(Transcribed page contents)
>>>
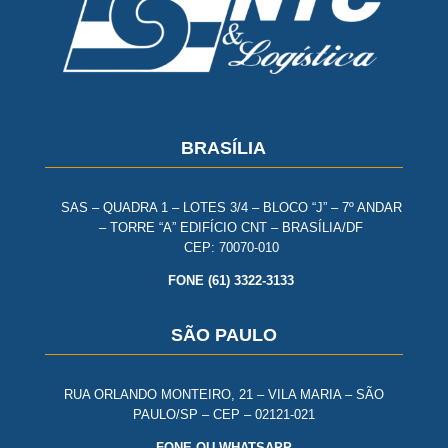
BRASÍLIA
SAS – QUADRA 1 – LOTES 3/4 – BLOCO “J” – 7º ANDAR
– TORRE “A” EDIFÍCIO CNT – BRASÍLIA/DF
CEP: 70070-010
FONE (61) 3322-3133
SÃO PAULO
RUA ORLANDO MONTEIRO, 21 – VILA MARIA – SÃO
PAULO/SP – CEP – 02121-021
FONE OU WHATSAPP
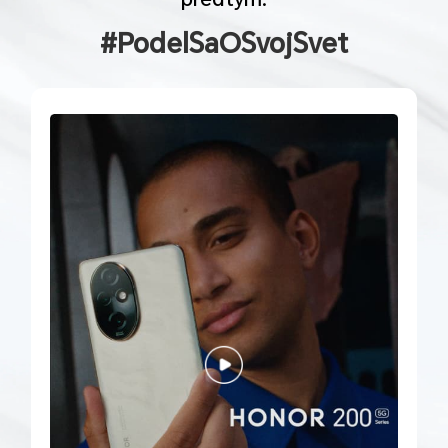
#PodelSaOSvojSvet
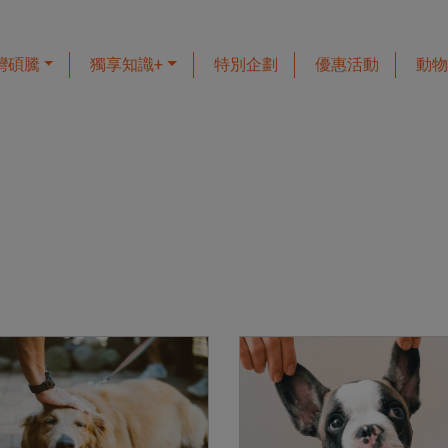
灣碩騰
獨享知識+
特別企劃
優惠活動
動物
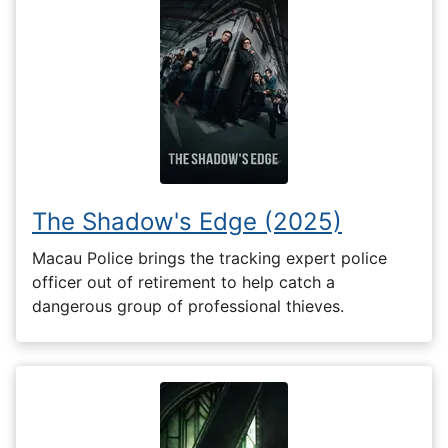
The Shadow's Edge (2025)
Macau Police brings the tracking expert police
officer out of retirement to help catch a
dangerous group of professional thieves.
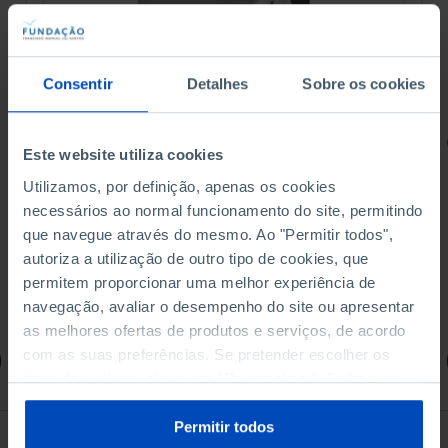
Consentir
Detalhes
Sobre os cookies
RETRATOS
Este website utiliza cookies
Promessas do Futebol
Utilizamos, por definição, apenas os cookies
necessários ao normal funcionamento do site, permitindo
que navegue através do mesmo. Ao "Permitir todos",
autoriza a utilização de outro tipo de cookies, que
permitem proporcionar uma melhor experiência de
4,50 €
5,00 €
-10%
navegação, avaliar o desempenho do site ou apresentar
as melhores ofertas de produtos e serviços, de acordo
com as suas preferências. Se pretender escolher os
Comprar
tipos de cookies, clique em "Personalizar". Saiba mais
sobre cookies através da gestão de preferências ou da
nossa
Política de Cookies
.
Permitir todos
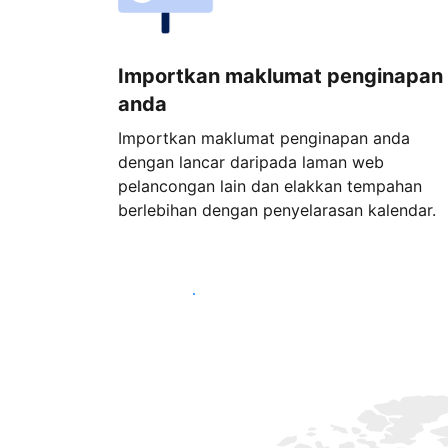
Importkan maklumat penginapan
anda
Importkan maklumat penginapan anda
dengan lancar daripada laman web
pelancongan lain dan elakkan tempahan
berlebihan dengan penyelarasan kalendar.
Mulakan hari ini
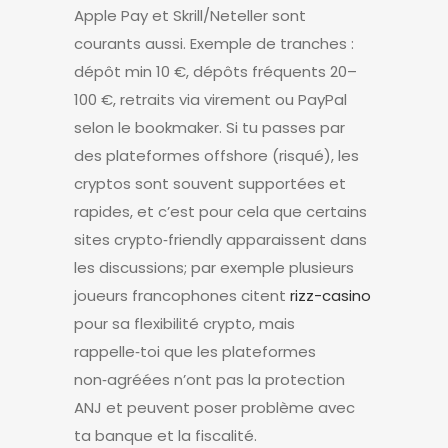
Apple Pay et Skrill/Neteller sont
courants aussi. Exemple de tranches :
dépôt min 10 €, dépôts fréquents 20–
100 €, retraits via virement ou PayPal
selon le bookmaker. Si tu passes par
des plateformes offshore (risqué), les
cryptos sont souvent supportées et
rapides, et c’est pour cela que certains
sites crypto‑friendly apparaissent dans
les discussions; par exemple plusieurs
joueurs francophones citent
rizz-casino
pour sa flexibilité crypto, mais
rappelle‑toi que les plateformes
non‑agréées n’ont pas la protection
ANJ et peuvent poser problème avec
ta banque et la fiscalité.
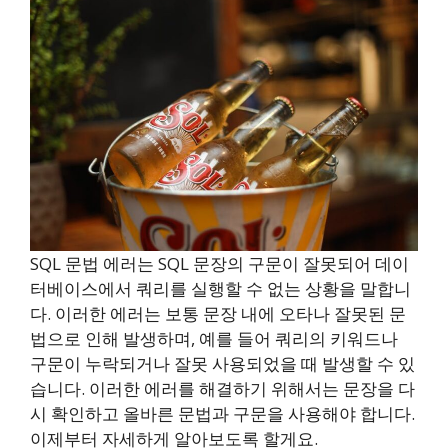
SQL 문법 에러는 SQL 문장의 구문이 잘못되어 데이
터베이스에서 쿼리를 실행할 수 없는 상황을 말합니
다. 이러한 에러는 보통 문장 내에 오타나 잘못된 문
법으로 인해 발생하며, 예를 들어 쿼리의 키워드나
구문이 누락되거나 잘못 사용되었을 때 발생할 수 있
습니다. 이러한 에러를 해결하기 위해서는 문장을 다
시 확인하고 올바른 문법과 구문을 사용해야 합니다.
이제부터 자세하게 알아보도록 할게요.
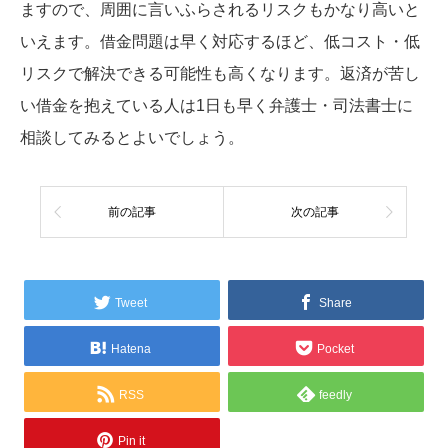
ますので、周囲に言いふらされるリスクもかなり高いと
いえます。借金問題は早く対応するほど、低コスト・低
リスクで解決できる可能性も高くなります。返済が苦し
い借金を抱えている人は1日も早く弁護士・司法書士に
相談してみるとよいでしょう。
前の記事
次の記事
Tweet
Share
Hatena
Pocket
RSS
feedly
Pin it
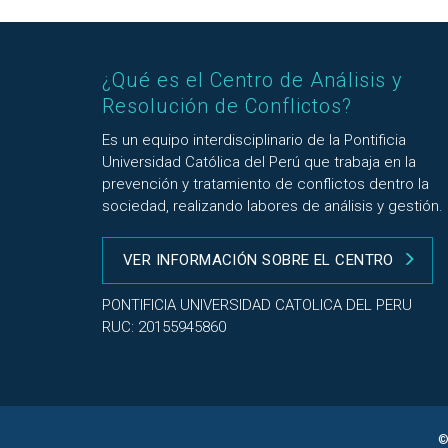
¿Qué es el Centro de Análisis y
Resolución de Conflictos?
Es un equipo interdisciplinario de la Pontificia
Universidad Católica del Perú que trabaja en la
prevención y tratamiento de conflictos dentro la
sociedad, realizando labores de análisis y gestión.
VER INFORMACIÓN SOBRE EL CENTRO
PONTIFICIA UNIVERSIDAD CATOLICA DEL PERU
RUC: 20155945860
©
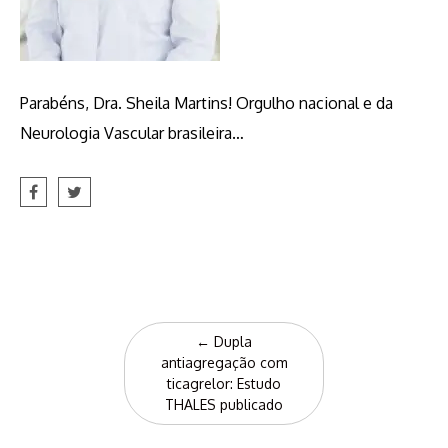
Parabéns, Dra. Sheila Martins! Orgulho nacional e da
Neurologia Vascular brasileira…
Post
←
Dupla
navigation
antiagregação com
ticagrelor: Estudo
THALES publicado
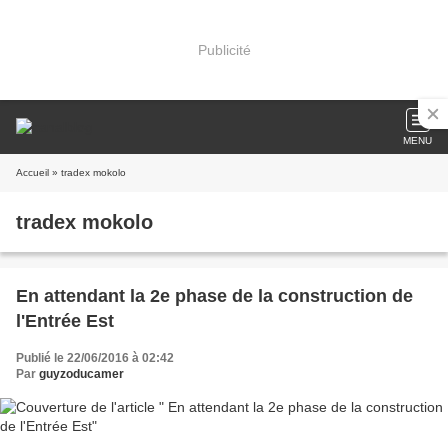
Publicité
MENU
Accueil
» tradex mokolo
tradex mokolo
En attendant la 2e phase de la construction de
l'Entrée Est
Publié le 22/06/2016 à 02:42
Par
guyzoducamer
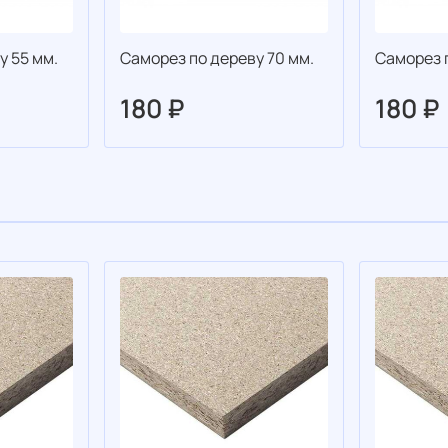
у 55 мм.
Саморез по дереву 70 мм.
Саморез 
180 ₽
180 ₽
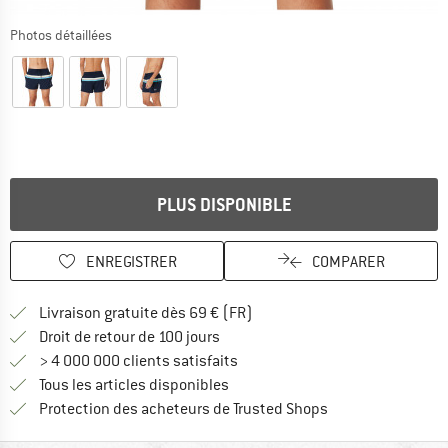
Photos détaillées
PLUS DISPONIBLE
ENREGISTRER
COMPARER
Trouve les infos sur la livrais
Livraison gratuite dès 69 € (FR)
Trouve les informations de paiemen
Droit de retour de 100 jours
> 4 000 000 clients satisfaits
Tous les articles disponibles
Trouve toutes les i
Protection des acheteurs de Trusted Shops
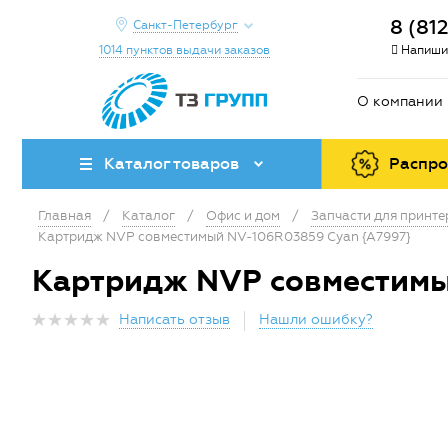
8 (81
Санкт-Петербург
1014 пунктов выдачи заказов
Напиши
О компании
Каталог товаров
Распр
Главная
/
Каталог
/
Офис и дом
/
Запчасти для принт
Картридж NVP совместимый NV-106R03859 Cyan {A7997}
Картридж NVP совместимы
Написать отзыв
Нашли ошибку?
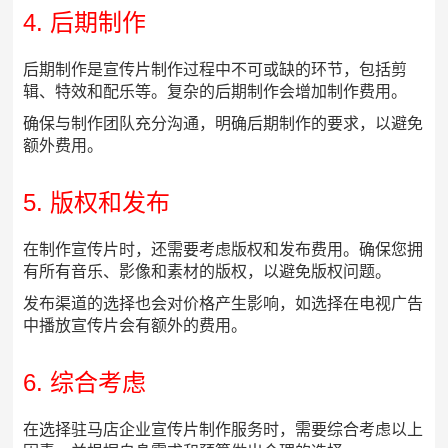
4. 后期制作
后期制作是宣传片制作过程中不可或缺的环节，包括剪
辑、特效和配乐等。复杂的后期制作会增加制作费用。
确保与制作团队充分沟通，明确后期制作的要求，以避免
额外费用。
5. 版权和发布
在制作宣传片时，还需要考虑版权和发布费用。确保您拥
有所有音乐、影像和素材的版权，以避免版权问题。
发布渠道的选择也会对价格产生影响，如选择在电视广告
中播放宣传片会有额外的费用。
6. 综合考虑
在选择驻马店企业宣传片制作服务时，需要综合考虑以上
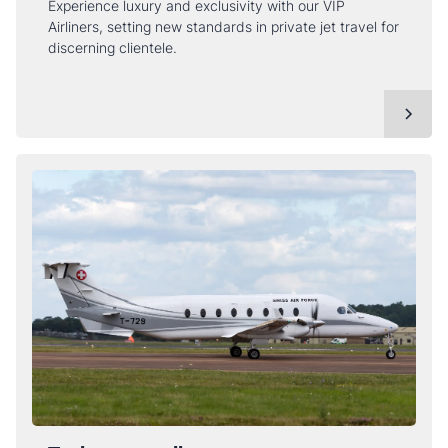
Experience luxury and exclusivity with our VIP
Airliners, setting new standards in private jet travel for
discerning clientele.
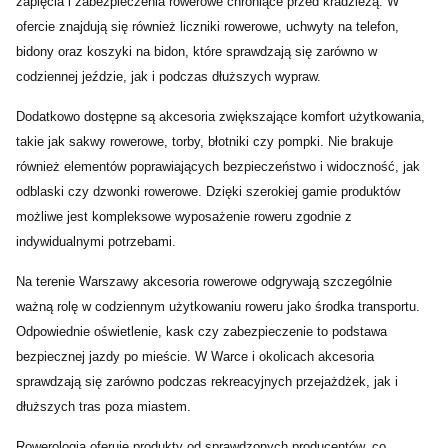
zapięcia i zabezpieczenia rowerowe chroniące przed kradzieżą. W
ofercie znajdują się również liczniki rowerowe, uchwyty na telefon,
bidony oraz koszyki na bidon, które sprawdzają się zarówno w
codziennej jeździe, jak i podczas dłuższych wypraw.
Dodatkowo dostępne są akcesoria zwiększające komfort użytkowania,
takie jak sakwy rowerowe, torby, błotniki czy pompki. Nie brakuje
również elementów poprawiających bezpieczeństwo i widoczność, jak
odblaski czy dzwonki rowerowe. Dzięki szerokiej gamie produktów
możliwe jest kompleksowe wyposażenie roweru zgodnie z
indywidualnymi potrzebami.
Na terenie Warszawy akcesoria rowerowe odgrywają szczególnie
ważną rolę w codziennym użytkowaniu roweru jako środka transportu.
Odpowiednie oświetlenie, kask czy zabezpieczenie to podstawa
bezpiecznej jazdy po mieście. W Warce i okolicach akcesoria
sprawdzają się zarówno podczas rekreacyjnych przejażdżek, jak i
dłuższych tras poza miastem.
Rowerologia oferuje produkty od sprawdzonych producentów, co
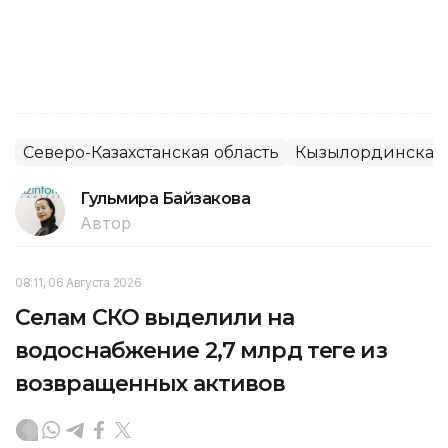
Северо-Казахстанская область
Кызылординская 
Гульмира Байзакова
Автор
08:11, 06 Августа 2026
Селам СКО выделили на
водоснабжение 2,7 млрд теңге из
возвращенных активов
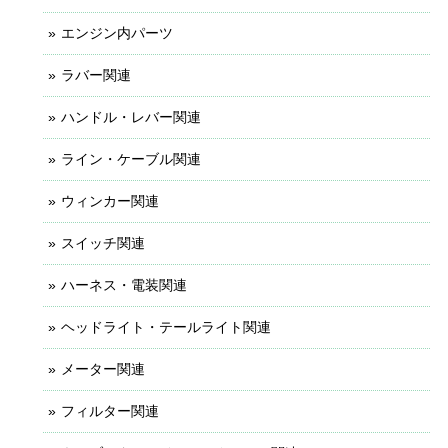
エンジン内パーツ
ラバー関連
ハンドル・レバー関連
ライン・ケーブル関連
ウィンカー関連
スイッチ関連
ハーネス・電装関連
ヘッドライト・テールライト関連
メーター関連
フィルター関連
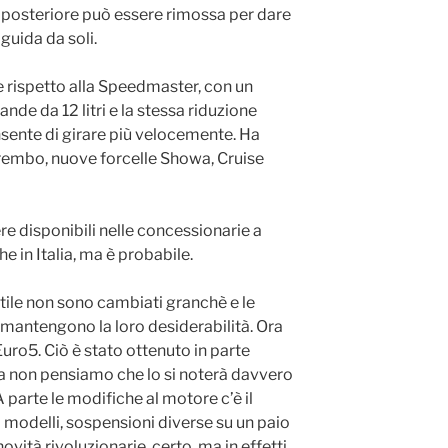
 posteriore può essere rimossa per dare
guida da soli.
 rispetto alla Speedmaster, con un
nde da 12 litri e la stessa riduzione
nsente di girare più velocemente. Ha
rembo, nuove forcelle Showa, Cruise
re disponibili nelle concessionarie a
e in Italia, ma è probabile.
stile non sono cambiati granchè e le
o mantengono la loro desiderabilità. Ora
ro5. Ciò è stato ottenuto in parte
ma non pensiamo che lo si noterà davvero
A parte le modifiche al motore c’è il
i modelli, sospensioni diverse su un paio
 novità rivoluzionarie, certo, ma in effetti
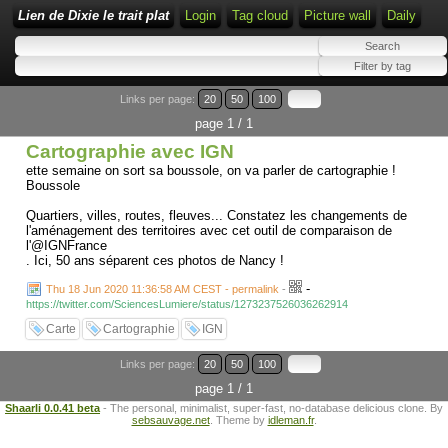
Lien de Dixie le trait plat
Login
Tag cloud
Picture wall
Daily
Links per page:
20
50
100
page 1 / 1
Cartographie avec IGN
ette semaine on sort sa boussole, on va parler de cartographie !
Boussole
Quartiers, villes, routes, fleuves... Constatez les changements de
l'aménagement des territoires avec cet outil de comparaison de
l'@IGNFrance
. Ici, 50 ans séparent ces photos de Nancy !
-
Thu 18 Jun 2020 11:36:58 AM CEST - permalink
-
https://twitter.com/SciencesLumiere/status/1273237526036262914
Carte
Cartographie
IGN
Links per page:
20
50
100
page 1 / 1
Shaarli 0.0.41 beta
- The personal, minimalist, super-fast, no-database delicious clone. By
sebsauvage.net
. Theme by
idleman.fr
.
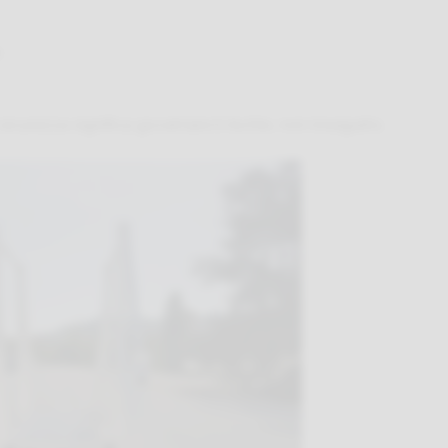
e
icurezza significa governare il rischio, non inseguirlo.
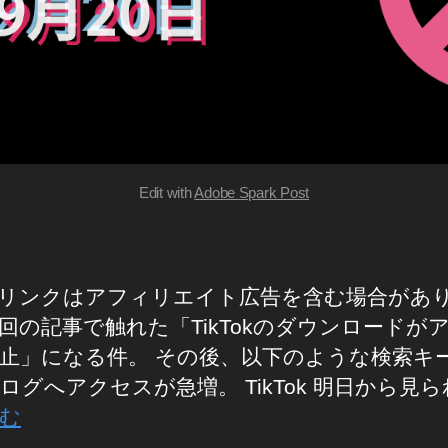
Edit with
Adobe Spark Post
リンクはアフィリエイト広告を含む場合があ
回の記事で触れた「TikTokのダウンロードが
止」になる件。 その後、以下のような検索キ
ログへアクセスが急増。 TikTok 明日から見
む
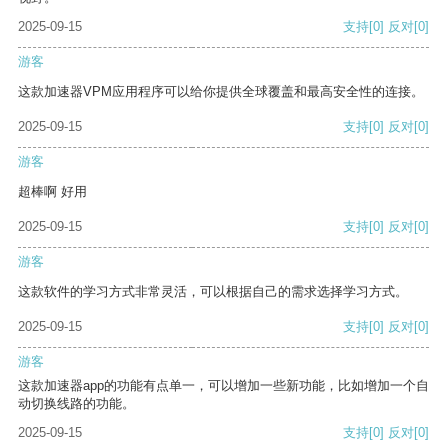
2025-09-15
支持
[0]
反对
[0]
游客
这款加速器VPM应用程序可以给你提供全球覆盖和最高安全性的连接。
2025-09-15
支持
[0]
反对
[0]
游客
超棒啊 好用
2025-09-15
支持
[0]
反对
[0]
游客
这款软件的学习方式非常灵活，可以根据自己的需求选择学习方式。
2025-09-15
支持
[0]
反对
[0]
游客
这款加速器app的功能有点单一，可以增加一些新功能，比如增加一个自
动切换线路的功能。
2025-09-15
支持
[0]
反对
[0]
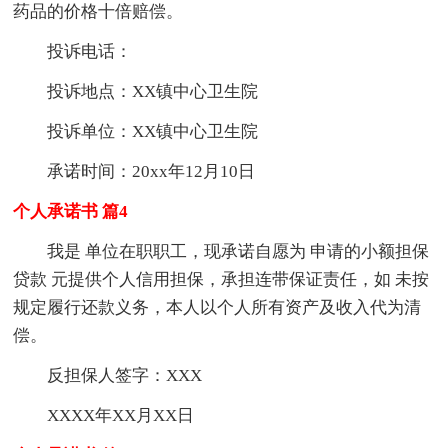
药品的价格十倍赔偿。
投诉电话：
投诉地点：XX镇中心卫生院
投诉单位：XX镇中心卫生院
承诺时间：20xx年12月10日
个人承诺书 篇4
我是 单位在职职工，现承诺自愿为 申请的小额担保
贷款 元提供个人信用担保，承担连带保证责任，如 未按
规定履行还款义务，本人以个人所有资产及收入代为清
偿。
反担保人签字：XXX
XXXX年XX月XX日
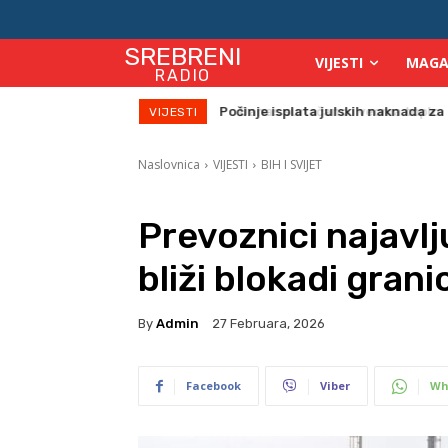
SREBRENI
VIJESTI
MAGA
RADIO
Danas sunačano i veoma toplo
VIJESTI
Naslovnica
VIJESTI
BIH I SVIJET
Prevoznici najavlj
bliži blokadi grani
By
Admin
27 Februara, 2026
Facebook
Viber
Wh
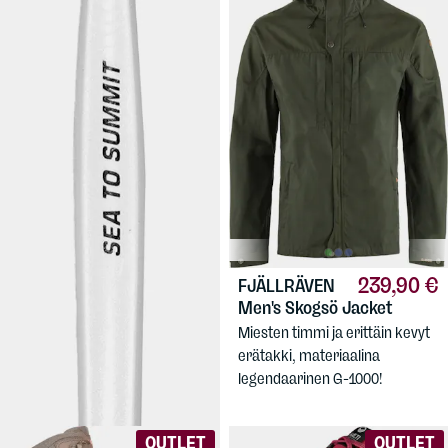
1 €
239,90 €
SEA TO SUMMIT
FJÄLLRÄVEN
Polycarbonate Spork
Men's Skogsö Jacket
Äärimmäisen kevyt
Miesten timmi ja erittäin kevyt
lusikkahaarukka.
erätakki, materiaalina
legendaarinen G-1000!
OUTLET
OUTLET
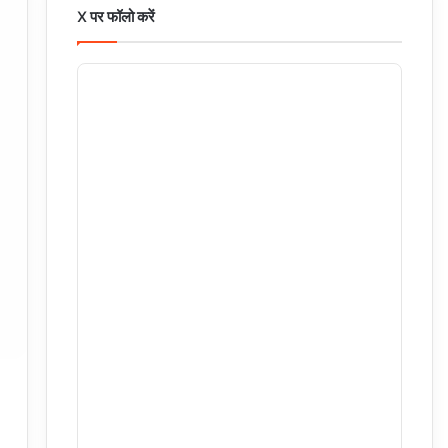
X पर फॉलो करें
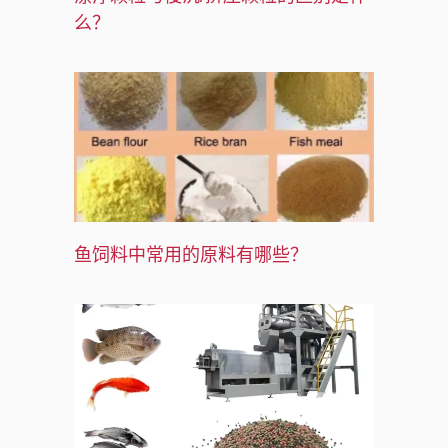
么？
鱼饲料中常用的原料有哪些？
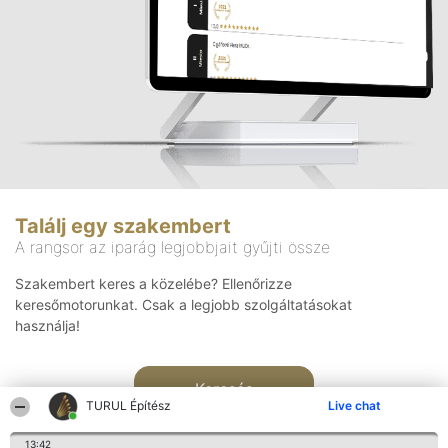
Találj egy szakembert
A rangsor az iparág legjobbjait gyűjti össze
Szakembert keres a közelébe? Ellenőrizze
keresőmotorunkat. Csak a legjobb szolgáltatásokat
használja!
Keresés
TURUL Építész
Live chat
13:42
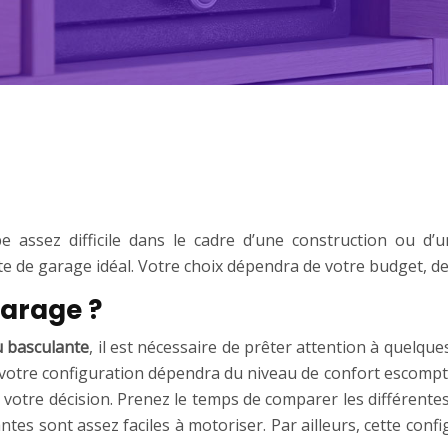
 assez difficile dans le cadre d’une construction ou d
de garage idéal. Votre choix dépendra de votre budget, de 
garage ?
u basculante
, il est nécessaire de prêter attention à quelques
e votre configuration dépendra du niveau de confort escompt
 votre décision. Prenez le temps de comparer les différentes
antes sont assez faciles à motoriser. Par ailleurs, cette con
<<<
▶ **Goal of the exercise**: Once the line with "dengan lancar daripada laman web" is found above, transcribe each line from it through the line with "des plateformes offshore (risqué), les", exactly, and omit the pictures.

▶ **Result below**:
dengan lancar daripada laman web
pelancongan lain dan elakkan tempahan
berlebihan dengan penyelarasan kalendar.
Mulakan hari ini
Apple Pay et Skrill/Neteller sont
courants aussi. Exemple de tranches :
dépôt min 10 €, dépôts fréquents 20–
100 €, retraits via virement ou PayPal
selon le bookmaker. Si tu passes par
des plateformes offshore (risqué), les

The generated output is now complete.